* **Description of the task**:
In the data below, repeat the line containing "70: (857, 360, 2.41)" and every following line exactly, up to and including the last line. Exclude pictures.

(Stored data entries)
···

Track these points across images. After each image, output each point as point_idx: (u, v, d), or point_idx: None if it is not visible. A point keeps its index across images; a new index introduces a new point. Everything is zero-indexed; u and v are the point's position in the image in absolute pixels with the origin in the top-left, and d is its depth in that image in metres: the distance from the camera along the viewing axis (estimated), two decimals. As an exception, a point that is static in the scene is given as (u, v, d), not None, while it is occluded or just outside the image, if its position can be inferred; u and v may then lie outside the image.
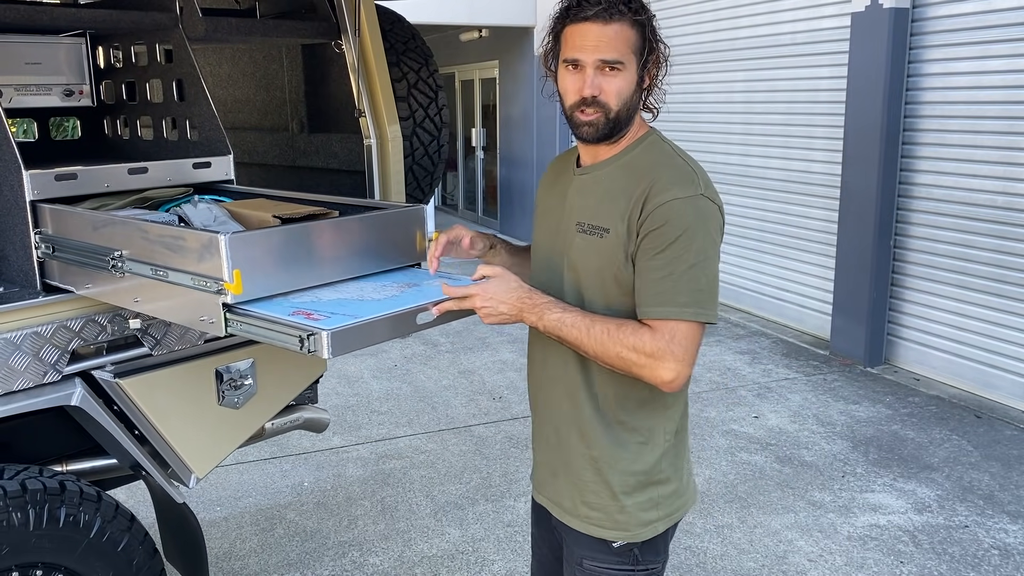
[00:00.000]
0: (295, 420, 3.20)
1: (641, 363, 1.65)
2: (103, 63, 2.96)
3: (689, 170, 1.76)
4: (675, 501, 1.93)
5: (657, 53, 1.78)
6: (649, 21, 1.75)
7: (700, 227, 1.69)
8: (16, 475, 2.22)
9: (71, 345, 2.25)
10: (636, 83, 1.76)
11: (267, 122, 3.45)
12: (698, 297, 1.67)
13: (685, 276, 1.67)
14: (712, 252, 1.71)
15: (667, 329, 1.66)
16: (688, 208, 1.68)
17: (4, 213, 2.27)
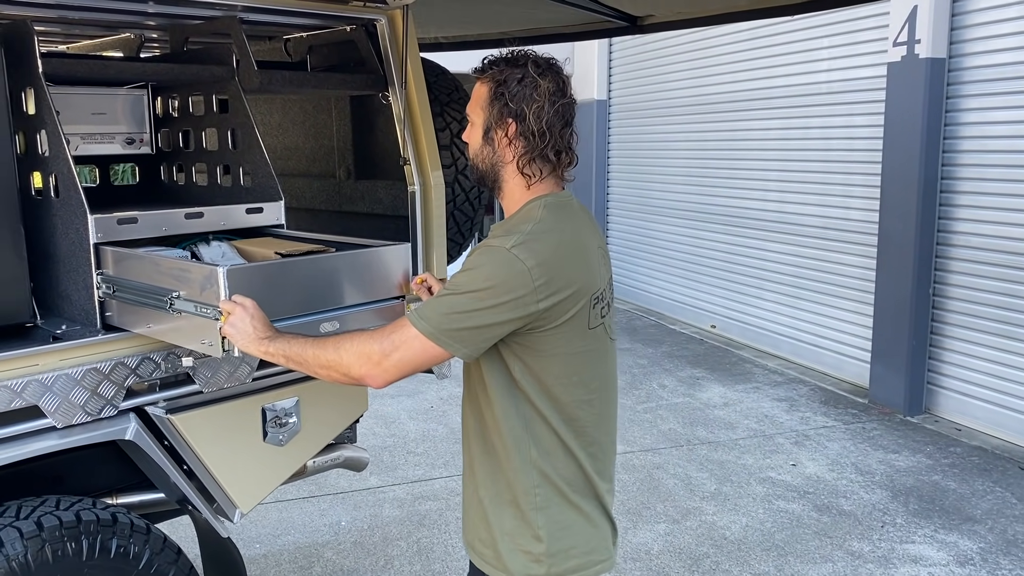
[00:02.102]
0: (336, 459, 3.26)
1: (342, 366, 1.83)
2: (162, 112, 3.11)
3: (518, 231, 1.80)
4: (564, 562, 1.92)
5: (508, 114, 1.84)
6: (503, 80, 1.84)
7: (480, 268, 1.78)
8: (71, 506, 2.31)
9: (127, 381, 2.35)
10: (483, 138, 1.89)
11: (315, 169, 3.57)
12: (439, 318, 1.77)
13: (444, 298, 1.79)
14: (481, 293, 1.74)
15: (395, 327, 1.81)
16: (486, 254, 1.80)
17: (69, 255, 2.39)
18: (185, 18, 2.90)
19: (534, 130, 1.83)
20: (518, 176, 1.90)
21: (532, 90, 1.82)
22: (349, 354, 1.83)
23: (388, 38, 3.00)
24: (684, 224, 9.38)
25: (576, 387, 1.90)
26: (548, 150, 1.85)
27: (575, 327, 1.85)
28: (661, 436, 5.78)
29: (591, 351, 1.90)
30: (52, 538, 2.21)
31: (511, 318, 1.77)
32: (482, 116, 1.88)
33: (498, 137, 1.87)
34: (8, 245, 2.29)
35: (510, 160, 1.89)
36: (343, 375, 1.85)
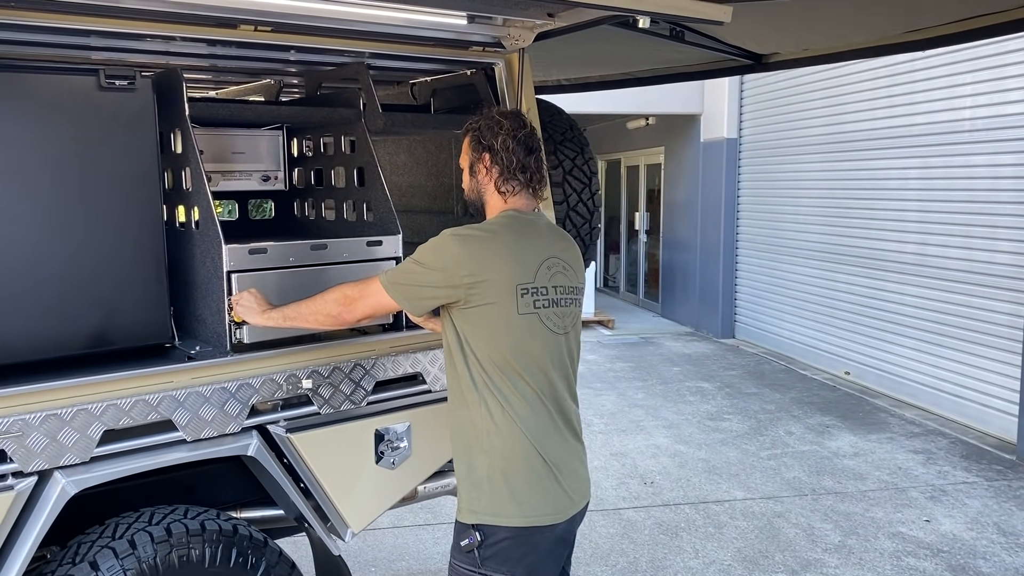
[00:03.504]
0: (446, 486, 3.34)
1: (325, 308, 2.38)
2: (297, 152, 3.33)
3: (470, 227, 2.33)
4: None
5: (481, 151, 2.37)
6: (475, 128, 2.40)
7: (431, 245, 2.30)
8: (197, 516, 2.49)
9: (251, 400, 2.52)
10: (469, 176, 2.44)
11: (436, 206, 3.72)
12: (394, 275, 2.33)
13: (403, 262, 2.38)
14: (423, 262, 2.28)
15: (364, 280, 2.40)
16: (439, 237, 2.30)
17: (206, 281, 2.59)
18: (318, 64, 3.12)
19: (502, 156, 2.33)
20: (496, 195, 2.39)
21: (497, 127, 2.35)
22: (330, 297, 2.38)
23: (505, 80, 3.12)
24: (817, 265, 9.07)
25: (501, 361, 2.27)
26: (516, 171, 2.34)
27: (501, 309, 2.25)
28: (784, 484, 5.57)
29: (518, 332, 2.27)
30: (179, 544, 2.38)
31: (441, 286, 2.25)
32: (466, 159, 2.43)
33: (479, 169, 2.40)
34: (153, 272, 2.52)
35: (489, 183, 2.39)
36: (326, 316, 2.38)
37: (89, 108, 2.37)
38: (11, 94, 2.23)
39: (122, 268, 2.45)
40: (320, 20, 2.60)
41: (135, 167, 2.46)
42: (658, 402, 7.60)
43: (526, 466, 2.29)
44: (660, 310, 12.62)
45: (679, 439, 6.51)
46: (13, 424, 2.12)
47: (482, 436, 2.30)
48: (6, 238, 2.24)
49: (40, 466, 2.18)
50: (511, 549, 2.28)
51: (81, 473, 2.25)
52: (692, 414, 7.21)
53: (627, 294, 14.28)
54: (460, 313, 2.29)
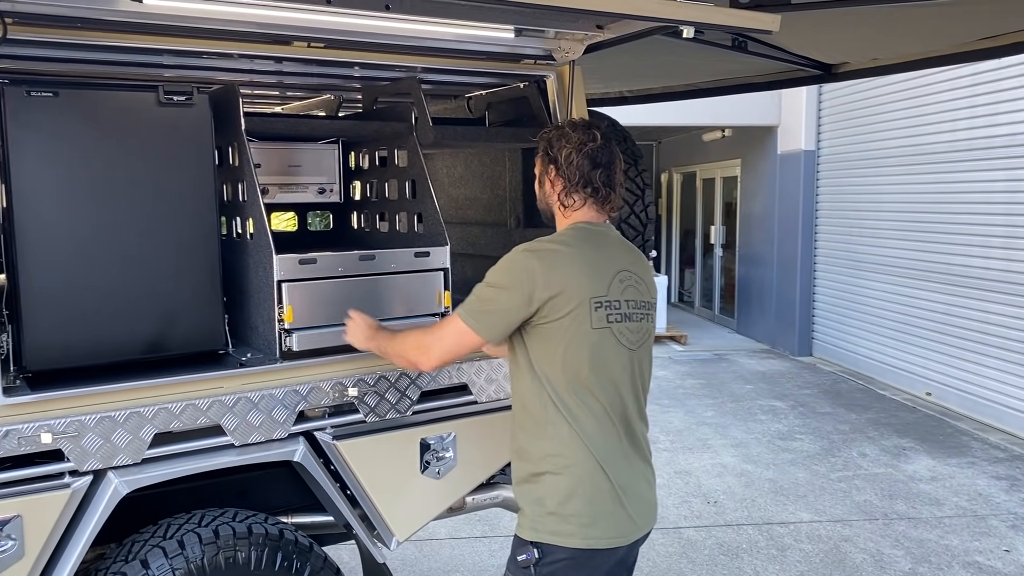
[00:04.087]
0: (495, 498, 3.35)
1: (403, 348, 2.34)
2: (355, 165, 3.41)
3: (541, 241, 2.30)
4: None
5: (548, 163, 2.36)
6: (544, 141, 2.39)
7: (504, 265, 2.28)
8: (245, 519, 2.55)
9: (298, 407, 2.57)
10: (538, 187, 2.43)
11: (490, 218, 3.75)
12: (470, 305, 2.27)
13: (475, 289, 2.30)
14: (495, 282, 2.26)
15: (445, 320, 2.35)
16: (509, 255, 2.29)
17: (258, 290, 2.67)
18: (372, 80, 3.19)
19: (565, 169, 2.31)
20: (562, 208, 2.38)
21: (563, 140, 2.33)
22: (408, 343, 2.36)
23: (556, 93, 3.13)
24: (897, 281, 8.76)
25: (572, 377, 2.24)
26: (578, 185, 2.31)
27: (574, 323, 2.21)
28: (854, 507, 5.38)
29: (591, 347, 2.23)
30: (225, 546, 2.44)
31: (520, 305, 2.21)
32: (537, 170, 2.43)
33: (546, 181, 2.39)
34: (208, 281, 2.60)
35: (553, 196, 2.39)
36: (406, 361, 2.36)
37: (149, 123, 2.47)
38: (76, 110, 2.35)
39: (179, 277, 2.54)
40: (371, 36, 2.65)
41: (193, 180, 2.55)
42: (727, 420, 7.44)
43: (591, 487, 2.24)
44: (735, 326, 12.38)
45: (746, 458, 6.36)
46: (70, 425, 2.22)
47: (548, 455, 2.26)
48: (72, 248, 2.35)
49: (94, 466, 2.27)
50: (568, 570, 2.24)
51: (133, 474, 2.34)
52: (762, 433, 7.03)
53: (702, 309, 14.06)
54: (533, 329, 2.25)
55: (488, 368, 2.90)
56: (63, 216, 2.35)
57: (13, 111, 2.27)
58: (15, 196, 2.29)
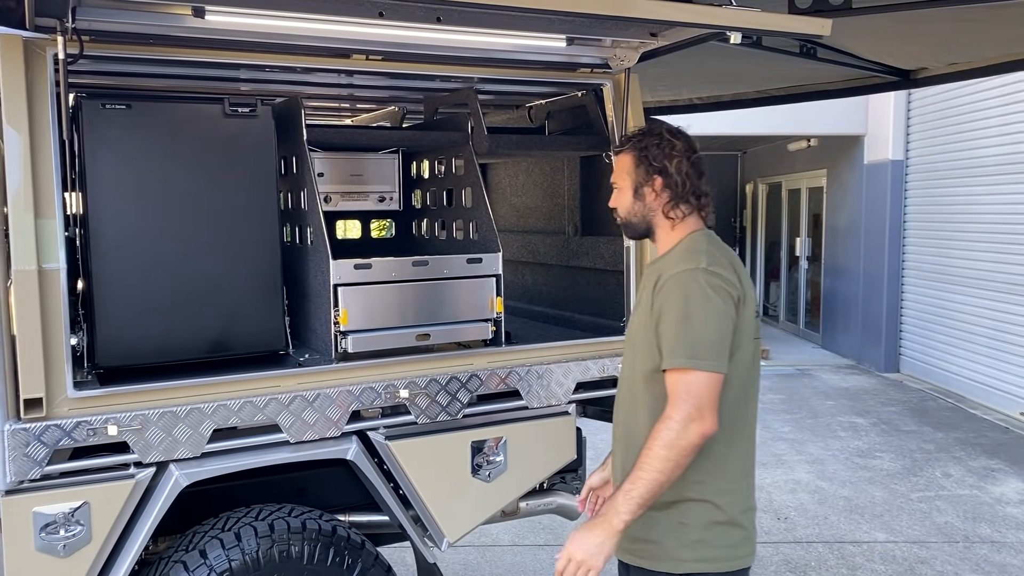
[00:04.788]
0: (548, 504, 3.37)
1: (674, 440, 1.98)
2: (416, 174, 3.49)
3: (698, 253, 2.13)
4: None
5: (653, 172, 2.20)
6: (643, 147, 2.22)
7: (696, 292, 2.05)
8: (300, 515, 2.64)
9: (351, 407, 2.65)
10: (633, 197, 2.24)
11: (550, 226, 3.78)
12: (703, 349, 2.01)
13: (688, 333, 2.03)
14: (710, 311, 2.04)
15: (672, 384, 2.03)
16: (688, 280, 2.07)
17: (316, 294, 2.77)
18: (432, 91, 3.27)
19: (676, 180, 2.19)
20: (665, 220, 2.24)
21: (670, 149, 2.20)
22: (671, 441, 1.98)
23: (612, 101, 3.14)
24: (990, 296, 8.38)
25: (737, 393, 2.13)
26: (688, 195, 2.20)
27: (745, 335, 2.12)
28: (933, 528, 5.16)
29: (752, 359, 2.18)
30: (280, 540, 2.54)
31: (733, 317, 2.07)
32: (629, 180, 2.25)
33: (646, 192, 2.23)
34: (270, 285, 2.72)
35: (657, 208, 2.24)
36: (688, 452, 1.99)
37: (215, 134, 2.61)
38: (148, 122, 2.50)
39: (242, 281, 2.67)
40: (426, 48, 2.73)
41: (256, 188, 2.67)
42: (805, 436, 7.25)
43: (743, 505, 2.17)
44: (820, 341, 12.03)
45: (822, 475, 6.18)
46: (134, 418, 2.35)
47: (706, 480, 2.11)
48: (142, 253, 2.50)
49: (157, 458, 2.39)
50: None
51: (193, 467, 2.45)
52: (840, 450, 6.82)
53: (787, 323, 13.71)
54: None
55: (538, 374, 2.92)
56: (134, 222, 2.50)
57: (90, 123, 2.43)
58: (91, 203, 2.45)
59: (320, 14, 2.39)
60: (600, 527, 2.02)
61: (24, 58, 2.25)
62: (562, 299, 3.66)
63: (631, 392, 2.25)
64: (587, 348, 3.08)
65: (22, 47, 2.25)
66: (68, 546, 2.29)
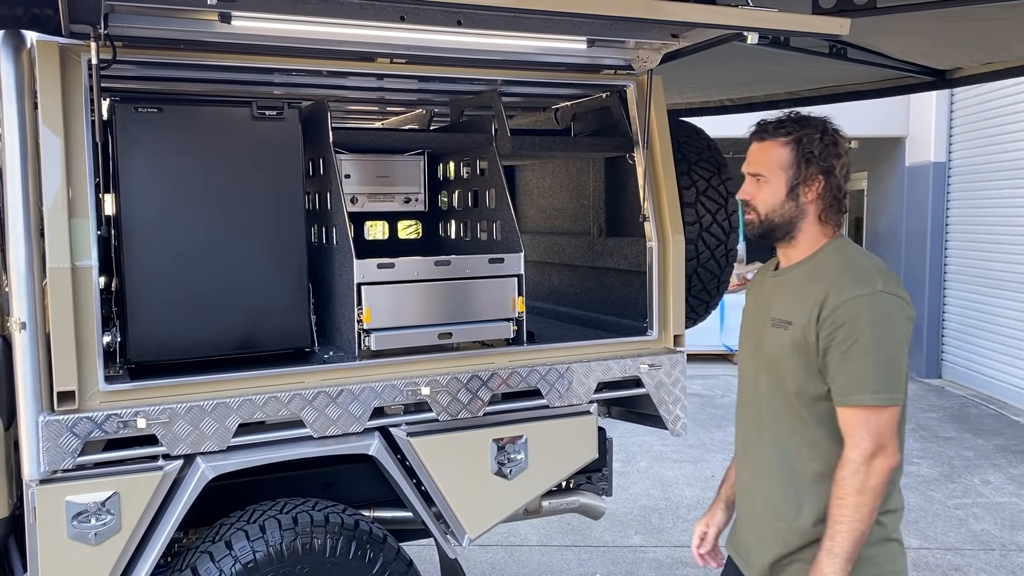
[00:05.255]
0: (571, 503, 3.39)
1: (863, 483, 1.88)
2: (442, 175, 3.54)
3: (868, 271, 1.97)
4: None
5: (814, 173, 2.00)
6: (802, 143, 2.01)
7: (880, 320, 1.90)
8: (323, 509, 2.70)
9: (373, 403, 2.70)
10: (786, 195, 2.04)
11: (576, 227, 3.80)
12: (885, 381, 1.89)
13: (873, 367, 1.89)
14: (894, 340, 1.90)
15: (852, 424, 1.91)
16: (866, 305, 1.90)
17: (341, 293, 2.82)
18: (457, 94, 3.31)
19: (840, 184, 2.03)
20: (816, 225, 2.06)
21: (834, 147, 2.02)
22: (861, 485, 1.89)
23: (636, 102, 3.16)
24: (1035, 301, 8.20)
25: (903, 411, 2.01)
26: (842, 200, 2.05)
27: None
28: (970, 536, 5.07)
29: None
30: (303, 532, 2.59)
31: (910, 340, 1.96)
32: (784, 175, 2.04)
33: (803, 192, 2.03)
34: (296, 284, 2.78)
35: (812, 209, 2.04)
36: (880, 491, 1.91)
37: (243, 136, 2.68)
38: (178, 125, 2.58)
39: (269, 280, 2.73)
40: (449, 51, 2.78)
41: (283, 189, 2.74)
42: (841, 441, 7.15)
43: (900, 522, 2.09)
44: (859, 345, 11.85)
45: (857, 480, 6.10)
46: (162, 412, 2.42)
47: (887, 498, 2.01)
48: (172, 253, 2.57)
49: (184, 450, 2.46)
50: None
51: (219, 460, 2.52)
52: (877, 455, 6.72)
53: (825, 328, 13.53)
54: None
55: (559, 373, 2.94)
56: (165, 223, 2.57)
57: (123, 125, 2.51)
58: (123, 204, 2.53)
59: (342, 18, 2.44)
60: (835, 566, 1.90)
61: (60, 63, 2.34)
62: (588, 300, 3.68)
63: (771, 413, 2.10)
64: (609, 348, 3.09)
65: (58, 53, 2.34)
66: (99, 534, 2.37)
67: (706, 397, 8.80)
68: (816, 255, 2.06)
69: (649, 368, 3.08)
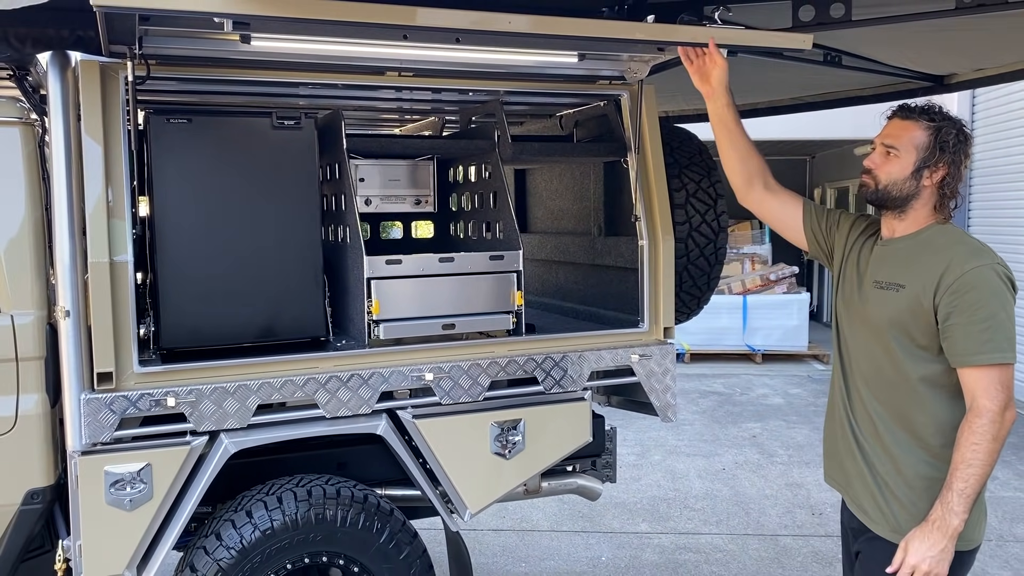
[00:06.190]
0: (569, 484, 3.63)
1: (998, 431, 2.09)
2: (451, 179, 3.79)
3: (981, 247, 2.22)
4: None
5: (943, 162, 2.21)
6: (941, 131, 2.22)
7: (1000, 288, 2.14)
8: (336, 484, 2.96)
9: (381, 387, 2.95)
10: (911, 173, 2.24)
11: (579, 228, 4.03)
12: (1005, 342, 2.12)
13: (998, 329, 2.12)
14: (1010, 307, 2.15)
15: (985, 380, 2.11)
16: (988, 274, 2.14)
17: (353, 287, 3.08)
18: (462, 103, 3.56)
19: (960, 178, 2.25)
20: (927, 207, 2.28)
21: (966, 147, 2.26)
22: (996, 433, 2.09)
23: (629, 111, 3.38)
24: (1053, 301, 8.23)
25: None
26: (958, 195, 2.28)
27: None
28: (971, 528, 5.20)
29: None
30: (316, 504, 2.85)
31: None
32: (915, 155, 2.24)
33: (926, 175, 2.24)
34: (312, 278, 3.04)
35: (927, 196, 2.27)
36: (1004, 440, 2.12)
37: (265, 144, 2.94)
38: (206, 134, 2.85)
39: (288, 276, 3.00)
40: (453, 65, 3.02)
41: (300, 192, 3.00)
42: (854, 438, 7.28)
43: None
44: (883, 346, 11.88)
45: (865, 475, 6.24)
46: (190, 392, 2.69)
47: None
48: (201, 250, 2.85)
49: (209, 427, 2.73)
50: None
51: (240, 436, 2.79)
52: (888, 452, 6.84)
53: (851, 329, 13.55)
54: None
55: (554, 361, 3.17)
56: (194, 223, 2.85)
57: (156, 135, 2.79)
58: (157, 206, 2.82)
59: (351, 38, 2.69)
60: (938, 531, 2.10)
61: (100, 80, 2.63)
62: (590, 296, 3.91)
63: (878, 374, 2.32)
64: (602, 339, 3.32)
65: (99, 71, 2.63)
66: (134, 501, 2.65)
67: (725, 395, 8.95)
68: (923, 232, 2.28)
69: (640, 358, 3.29)
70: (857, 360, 2.41)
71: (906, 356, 2.26)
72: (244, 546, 2.75)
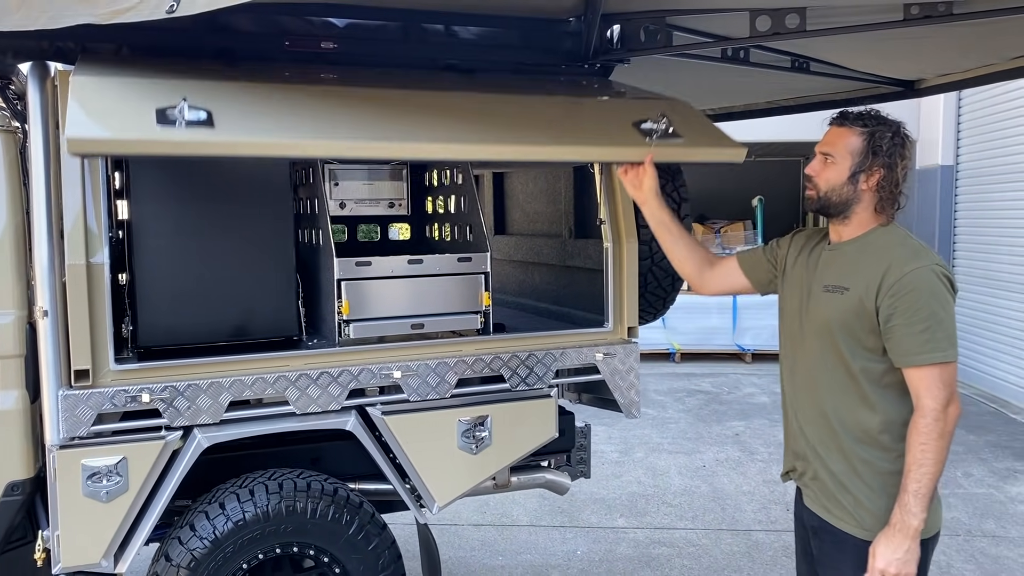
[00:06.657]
0: (537, 479, 3.74)
1: (943, 428, 2.18)
2: (428, 183, 3.90)
3: (921, 248, 2.30)
4: None
5: (877, 165, 2.28)
6: (875, 136, 2.28)
7: (939, 288, 2.21)
8: (307, 477, 3.06)
9: (350, 385, 3.06)
10: (848, 178, 2.31)
11: (552, 230, 4.14)
12: (946, 340, 2.20)
13: (938, 328, 2.20)
14: (950, 306, 2.24)
15: (927, 379, 2.19)
16: (927, 275, 2.22)
17: (324, 288, 3.19)
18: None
19: (897, 180, 2.32)
20: (869, 211, 2.35)
21: (903, 149, 2.32)
22: (943, 430, 2.19)
23: (594, 117, 3.48)
24: (1036, 301, 8.34)
25: None
26: (899, 197, 2.35)
27: None
28: (942, 524, 5.30)
29: None
30: (287, 497, 2.96)
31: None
32: (850, 160, 2.32)
33: (863, 180, 2.32)
34: (285, 280, 3.15)
35: (867, 200, 2.34)
36: (951, 436, 2.21)
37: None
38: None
39: (262, 277, 3.10)
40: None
41: (273, 197, 3.11)
42: (836, 436, 7.38)
43: None
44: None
45: (843, 472, 6.34)
46: (165, 389, 2.80)
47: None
48: (176, 253, 2.96)
49: (183, 423, 2.84)
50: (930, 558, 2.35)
51: (213, 431, 2.90)
52: (868, 450, 6.94)
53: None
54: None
55: (520, 359, 3.28)
56: (170, 227, 2.96)
57: (133, 142, 2.90)
58: (134, 210, 2.93)
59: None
60: (900, 533, 2.19)
61: (78, 90, 2.73)
62: (562, 296, 4.02)
63: (827, 376, 2.40)
64: (568, 339, 3.42)
65: (77, 81, 2.74)
66: (110, 493, 2.76)
67: (712, 394, 9.05)
68: (867, 235, 2.36)
69: (604, 356, 3.40)
70: (805, 363, 2.49)
71: (853, 357, 2.34)
72: (217, 537, 2.86)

···

* **Solution to this task**:
70: (857, 360, 2.41)
71: (906, 356, 2.26)
72: (244, 546, 2.75)
[00:06.657]
0: (537, 479, 3.74)
1: (943, 428, 2.18)
2: (428, 183, 3.90)
3: (921, 248, 2.30)
4: None
5: (877, 165, 2.28)
6: (875, 136, 2.28)
7: (939, 288, 2.21)
8: (307, 477, 3.06)
9: (350, 385, 3.06)
10: (848, 178, 2.31)
11: (552, 230, 4.14)
12: (946, 340, 2.20)
13: (938, 328, 2.20)
14: (950, 306, 2.24)
15: (927, 379, 2.19)
16: (927, 275, 2.22)
17: (324, 288, 3.19)
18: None
19: (897, 180, 2.32)
20: (869, 211, 2.35)
21: (903, 149, 2.32)
22: (943, 430, 2.19)
23: (594, 117, 3.48)
24: (1036, 301, 8.34)
25: None
26: (899, 197, 2.35)
27: None
28: (942, 524, 5.30)
29: None
30: (287, 497, 2.96)
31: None
32: (850, 160, 2.32)
33: (863, 180, 2.32)
34: (285, 280, 3.15)
35: (867, 200, 2.34)
36: (951, 436, 2.21)
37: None
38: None
39: (262, 277, 3.10)
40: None
41: (273, 197, 3.11)
42: (836, 436, 7.38)
43: None
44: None
45: (843, 472, 6.34)
46: (165, 389, 2.80)
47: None
48: (176, 253, 2.96)
49: (183, 423, 2.84)
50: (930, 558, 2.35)
51: (213, 431, 2.90)
52: (868, 450, 6.94)
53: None
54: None
55: (520, 359, 3.28)
56: (170, 227, 2.96)
57: (133, 142, 2.90)
58: (134, 210, 2.93)
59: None
60: (900, 533, 2.19)
61: (78, 90, 2.73)
62: (562, 296, 4.02)
63: (827, 376, 2.40)
64: (568, 339, 3.42)
65: (77, 81, 2.74)
66: (110, 493, 2.76)
67: (712, 394, 9.05)
68: (867, 235, 2.36)
69: (604, 356, 3.40)
70: (805, 363, 2.49)
71: (853, 357, 2.34)
72: (217, 537, 2.86)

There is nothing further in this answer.